**Work to complete**
a – In the contract clauses guide below, what share of the total project fee does the example kill fee clause name?
b – Using the contract clauses guide below, decide whether each statement agrees with it: (i) The guide presents itself as legal advice. (ii) The guide says to use a kill fee on every project. (iii) The guide treats anything outside the original brief as a new quote. Answer yes or no for each and quote the words that decide it.
c – From the contract clauses guide below, write out the text between "Freelancer Legal Protection" and "something went wrong.", inclusive.

**Passage shown**
BEGIN

Freelancer Legal Protection

Contract Clauses Every Freelancer Needs

The only thing worse than a basic contract is no contract. These are the clauses I wish I had added from day one, before something went wrong.

Legal Disclaimer

This is not legal advice. This is just a freelancer with years of mistakes showing you what worked for me. Every country has different rules. Talk to an actual lawyer before using any of this. We will all hire you eventually, we are working on it.

01

Kill Fee

Critical Protection

Why You Need This

If they cancel the project after you have already started, you keep a percentage of the total fee. Without this, you get nothing for all the time you spent on strategy, research, and planning. Clients who know they are flaky will push back on this clause. That tells you everything.

Example Language

If Client cancels this project after work has begun, a kill fee of [30-50%] of the total project fee is due within [7-14] days. This compensates Freelancer for time spent on research, planning, and any work completed to date.

When to Use It

Every single project. No exceptions. Especially with new clients or clients in industries known for changing their minds often like startups, agencies, or companies going through restructuring.

02

Scope Clause

Critical Protection

Why You Need This

Anything outside the original brief is a new quote. This stops clients from asking for just one more thing over and over until you have done triple the work for the same price. Scope creep will kill your hourly rate faster than anything else. This clause gives you permission to say no or charge more.

END

**Input data**
BEGIN

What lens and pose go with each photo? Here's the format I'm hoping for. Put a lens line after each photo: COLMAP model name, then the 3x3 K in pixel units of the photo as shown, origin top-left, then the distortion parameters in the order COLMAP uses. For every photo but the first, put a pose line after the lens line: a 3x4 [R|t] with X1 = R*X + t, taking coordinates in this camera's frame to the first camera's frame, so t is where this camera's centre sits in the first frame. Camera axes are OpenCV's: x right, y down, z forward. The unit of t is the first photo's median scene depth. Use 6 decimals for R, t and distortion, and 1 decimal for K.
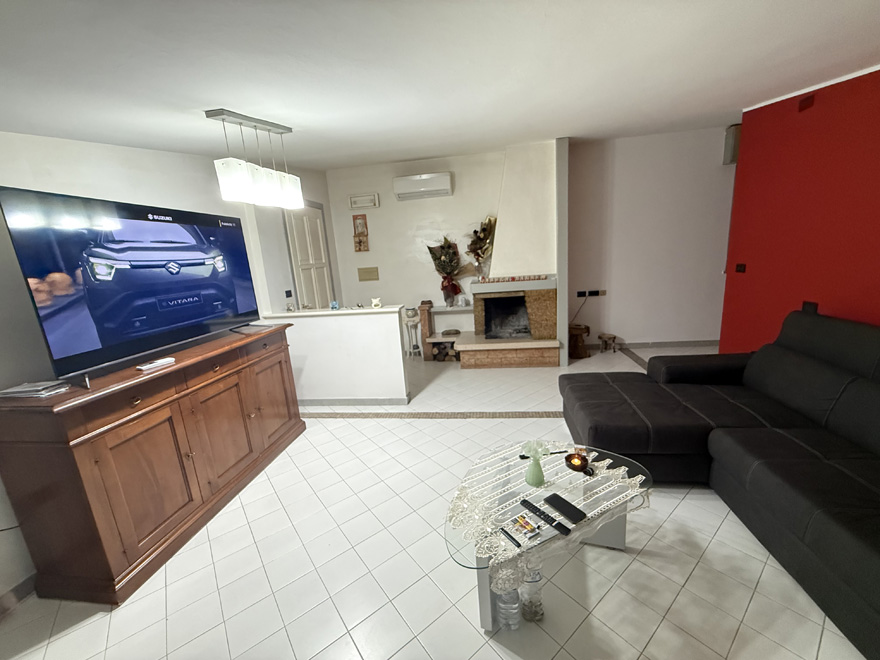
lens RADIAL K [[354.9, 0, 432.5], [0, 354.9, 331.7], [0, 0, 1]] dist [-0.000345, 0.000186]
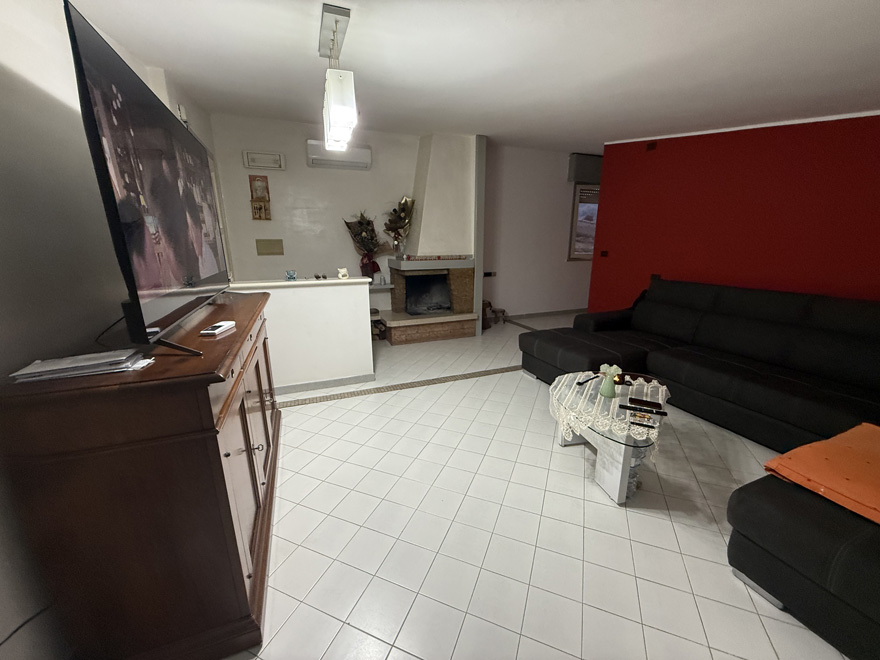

END
BEGIN

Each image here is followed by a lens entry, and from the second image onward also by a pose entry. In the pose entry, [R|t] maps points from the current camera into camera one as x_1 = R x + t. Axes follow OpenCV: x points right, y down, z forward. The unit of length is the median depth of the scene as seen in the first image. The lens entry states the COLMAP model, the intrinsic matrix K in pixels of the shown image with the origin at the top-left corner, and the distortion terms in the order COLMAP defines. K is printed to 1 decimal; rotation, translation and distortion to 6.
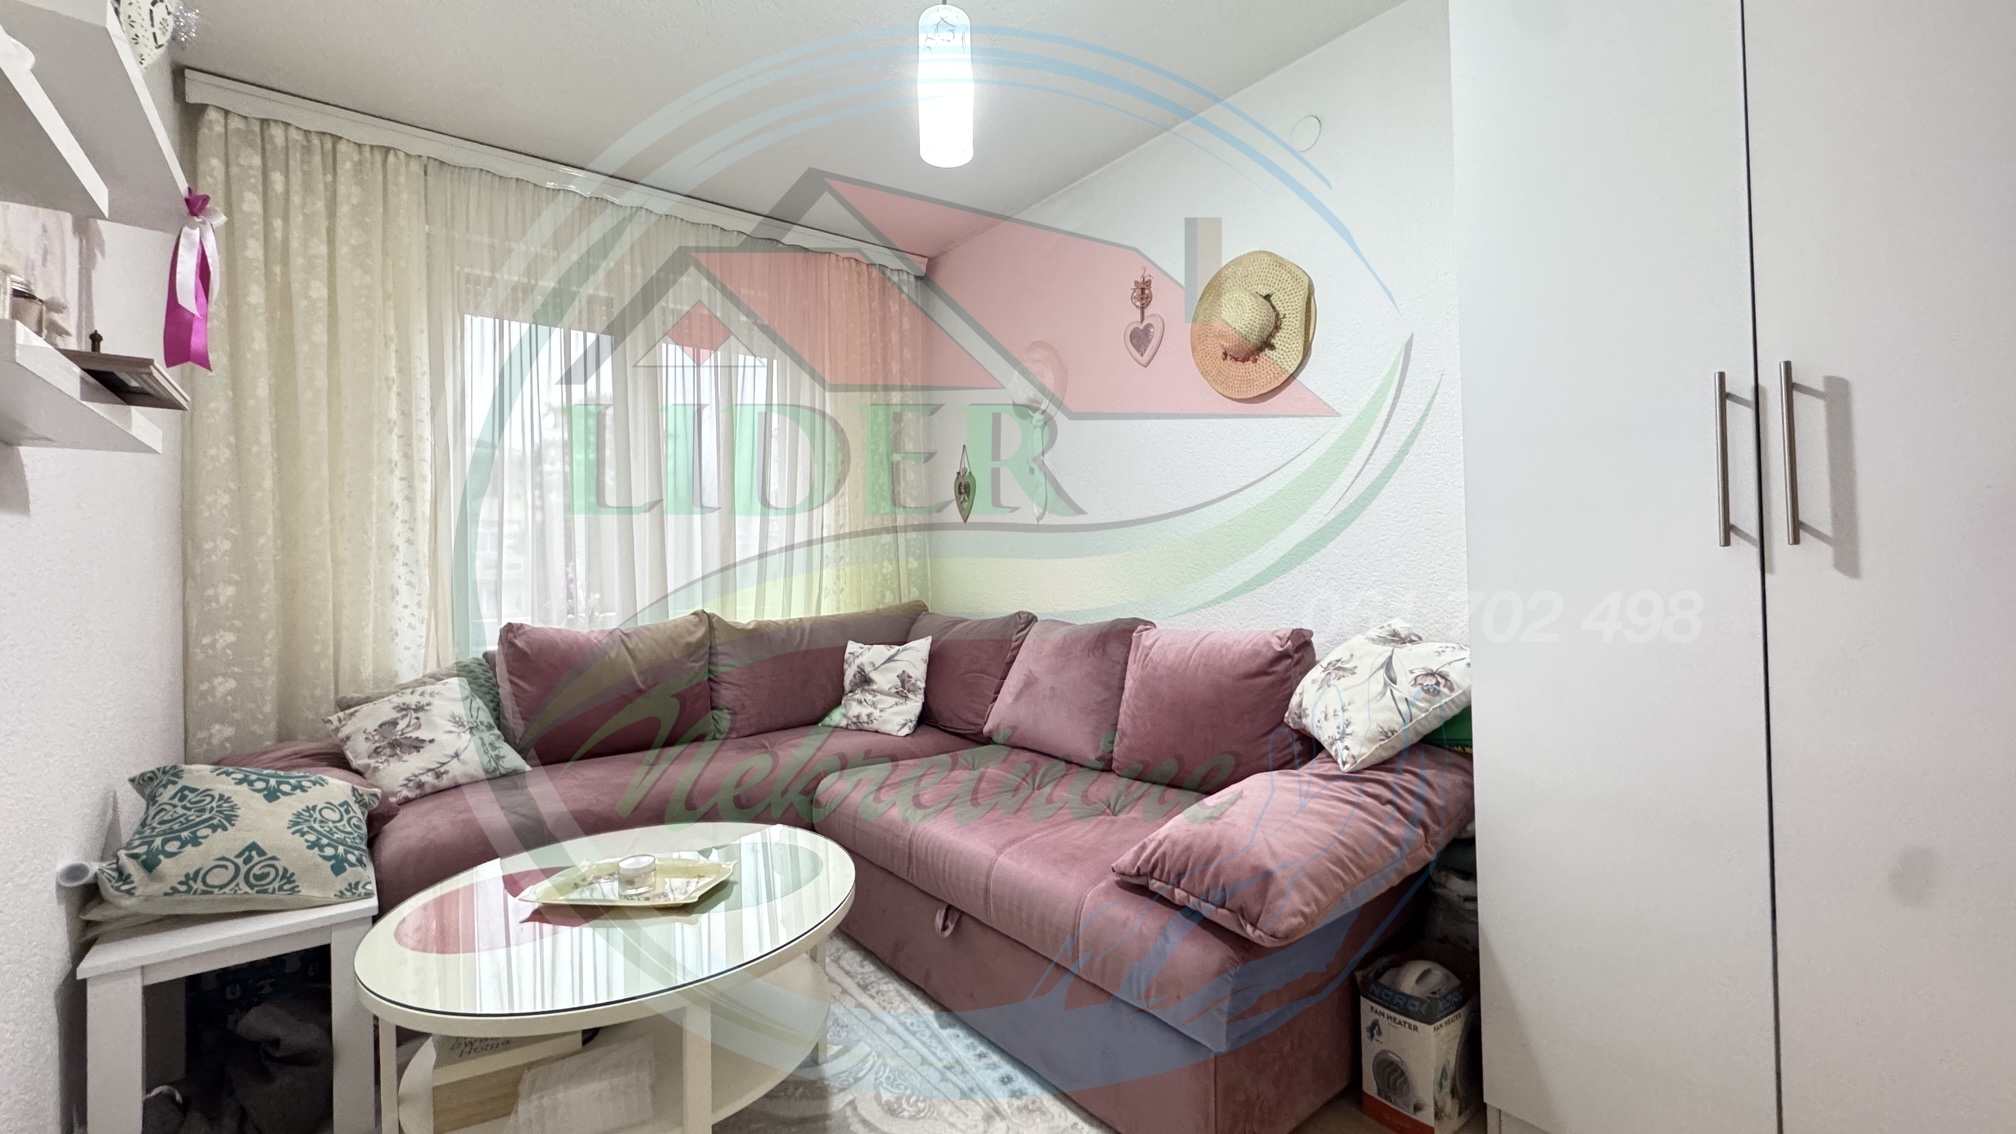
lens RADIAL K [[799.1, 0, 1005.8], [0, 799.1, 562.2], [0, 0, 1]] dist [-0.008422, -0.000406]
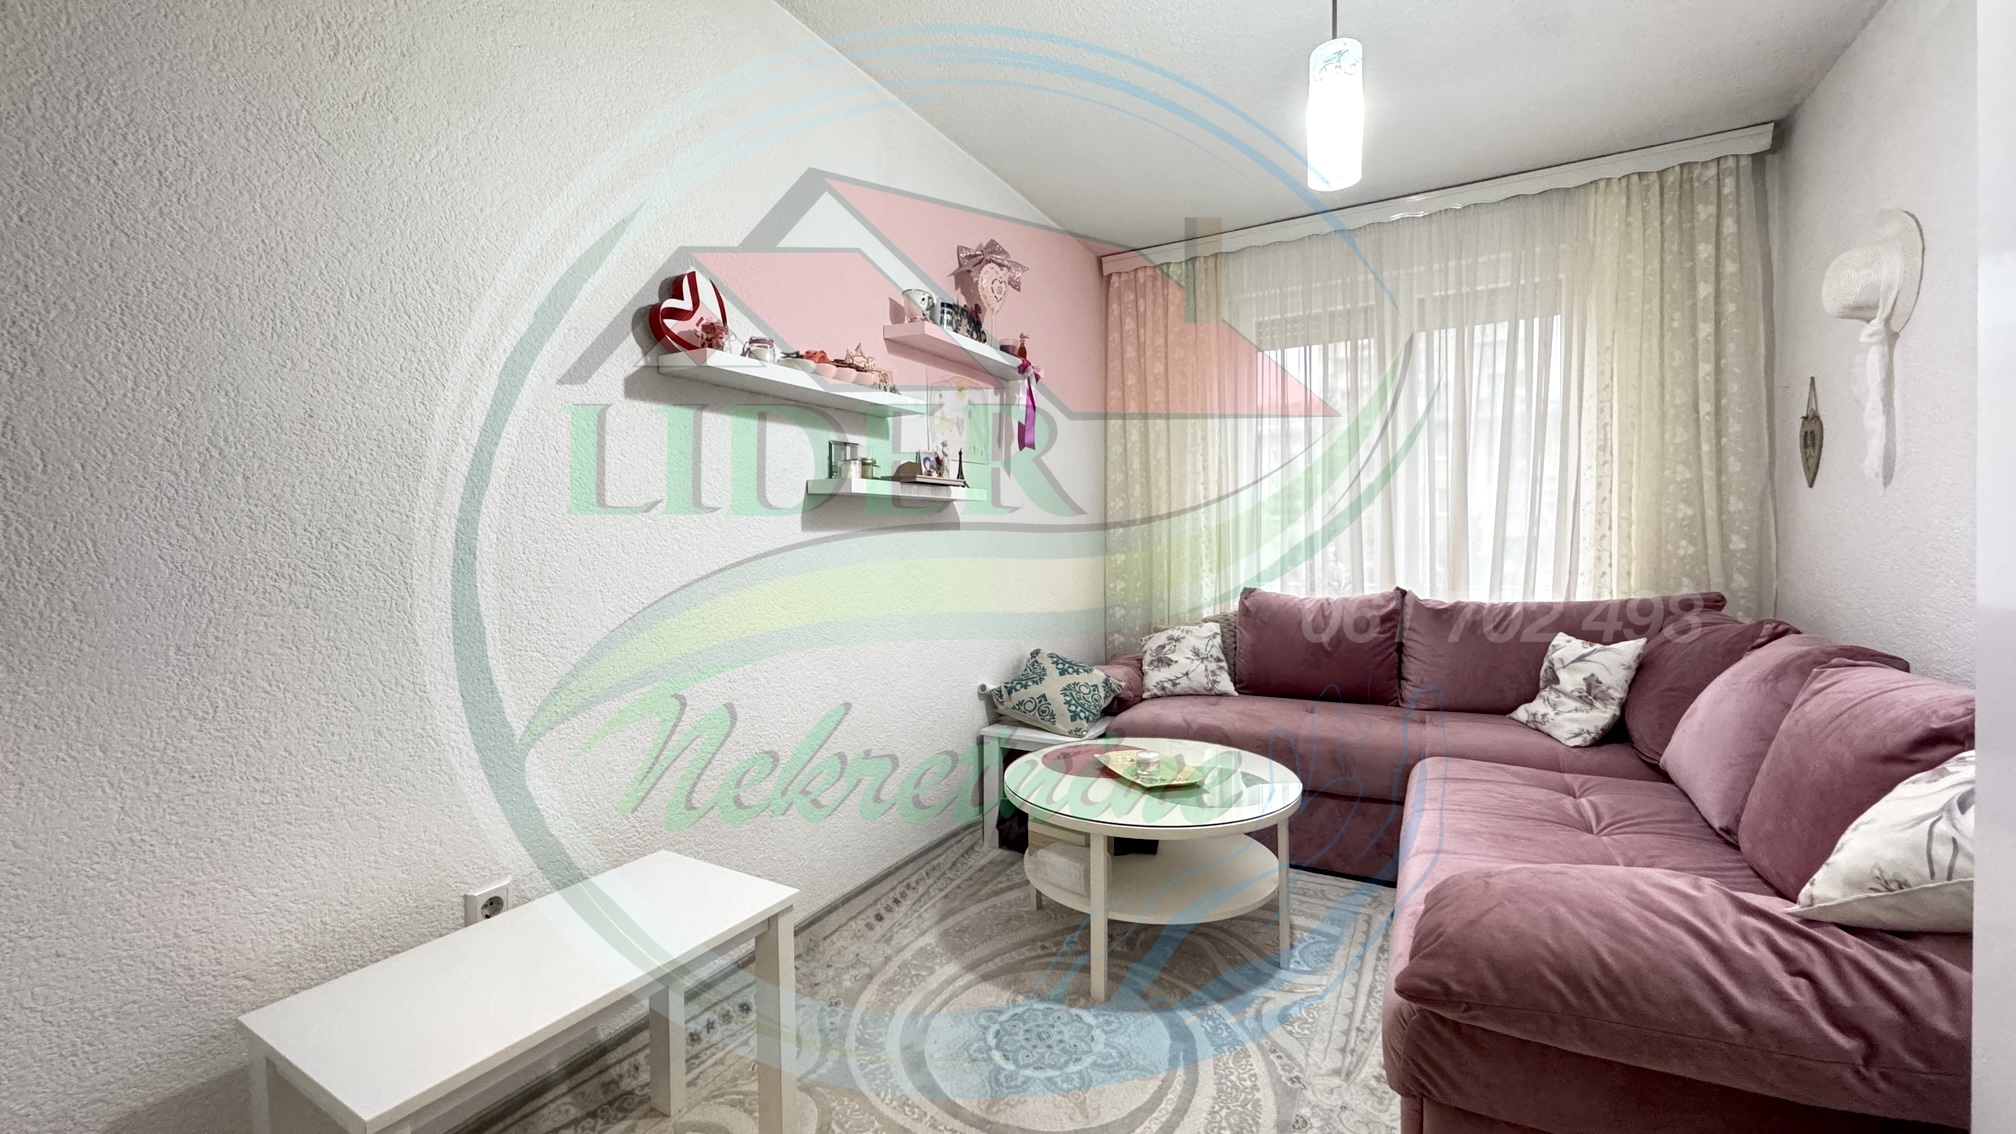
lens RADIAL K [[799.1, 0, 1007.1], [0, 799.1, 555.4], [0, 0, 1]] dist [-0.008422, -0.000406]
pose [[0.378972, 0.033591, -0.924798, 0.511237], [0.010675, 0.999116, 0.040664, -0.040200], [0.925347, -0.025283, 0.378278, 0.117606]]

END

**Solution set**
a – [30-50%] of the total project fee.

b –
(i) No: "This is not legal advice."
(ii) Yes: "Every single project. No exceptions."
(iii) Yes: "Anything outside the original brief is a new quote."

c –
Freelancer Legal Protection

Contract Clauses Every Freelancer Needs

The only thing worse than a basic contract is no contract. These are the clauses I wish I had added from day one, before something went wrong.